## Passage to read:

=-=-=-=-=

[extropy-chat] Who thinks the Bush admin lied over Iraq? Onwhatbasis?

Mike Lorrey mlorrey at yahoo.com
Thu Jul 14 03:19:22 UTC 2005



--- Robert Lindauer <robgobblin at aol.com> wrote:
> >
> > Second, if war is the last resort then would you have pursued
> Islamic 
> > extremists in Afghanistan in a different way?
> 
> 
> I don't have enough information about Al quaeda and thier involvement
> in the 9/11 attacks to say what I would have done.
> 
> How can we extract ourselves from these messes in Iraq and
> Afganistan?  Now that's a question worth asking.
> 
> 1)  Impeach our president, admit we were wrong.

For what? 9/11?

> 2)  Reach out to the UN for assistance in rebuilding Iraq on THEIR
> terms - give it to them!

We are giving it to them, on the Iraqis terms, not the thug coddlers at
the UN.

> 3)  Extract our troops as quickly as is reasonably possible.

=-=-=-=-=

## Records from a collection:
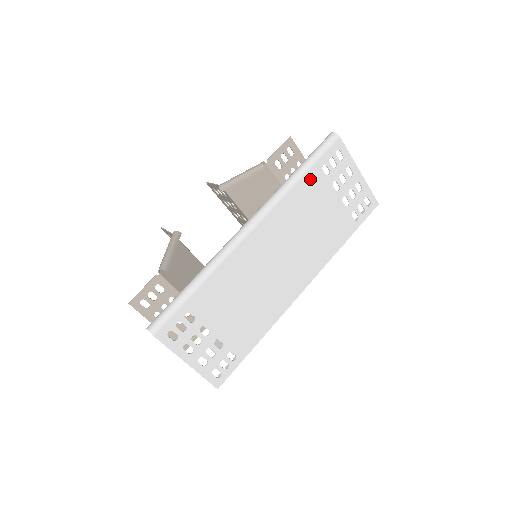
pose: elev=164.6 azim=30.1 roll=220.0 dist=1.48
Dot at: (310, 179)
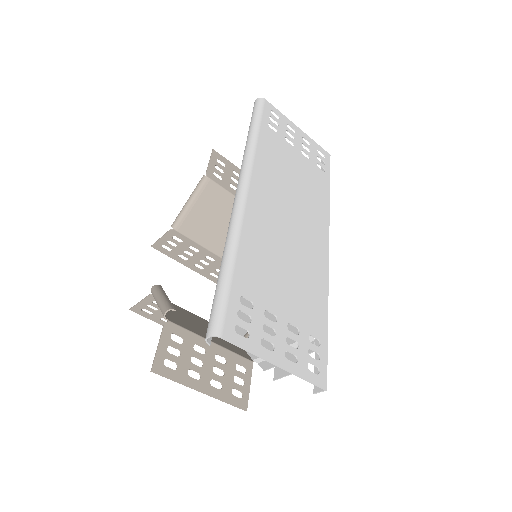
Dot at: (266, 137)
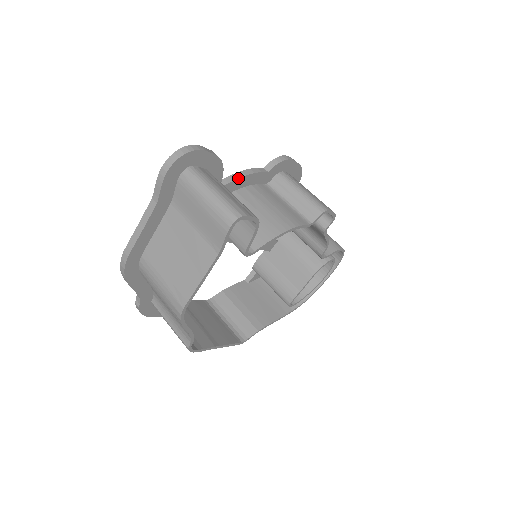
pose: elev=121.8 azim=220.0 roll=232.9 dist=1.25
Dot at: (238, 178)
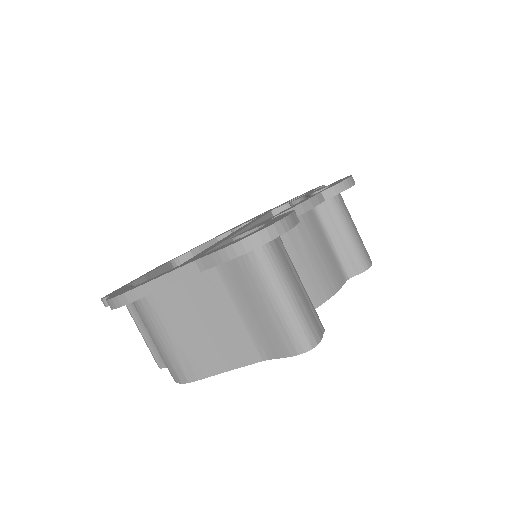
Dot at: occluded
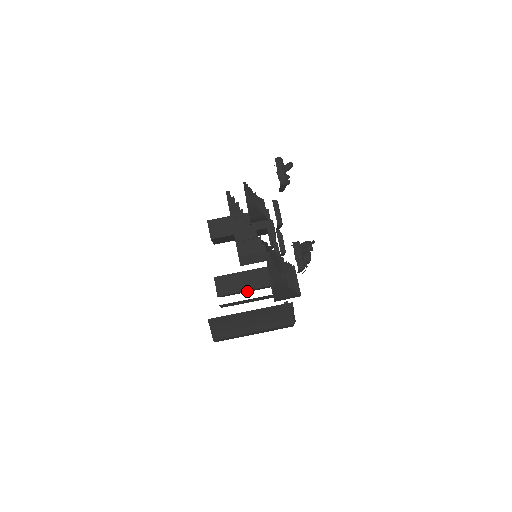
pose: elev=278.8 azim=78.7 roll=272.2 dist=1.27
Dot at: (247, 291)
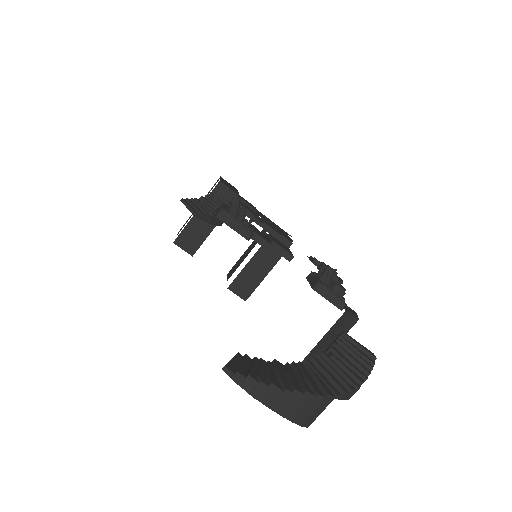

=-=-=-=-=

## Complete the following:
1. Answer these questions about the mailing-list post:
(a) Who sent the post?
(b) What is the first step listed for getting out of Iraq and Afghanistan?
(c) On whose terms does the reply say rebuilding help is being given?
2. Format the lines of the records as a JSON list of strings, one string per line and with blank lines omitted. Start with the line containing "pose: elev=278.8 azim=78.7" and continue through the end of the records, leaving out the pictures.

## Solved problems:
1.
(a) Mike Lorrey
(b) Impeach our president and admit we were wrong.
(c) On the Iraqis' terms, not those of the UN.

2.
[
  "pose: elev=278.8 azim=78.7 roll=272.2 dist=1.27",
  "Dot at: (247, 291)"
]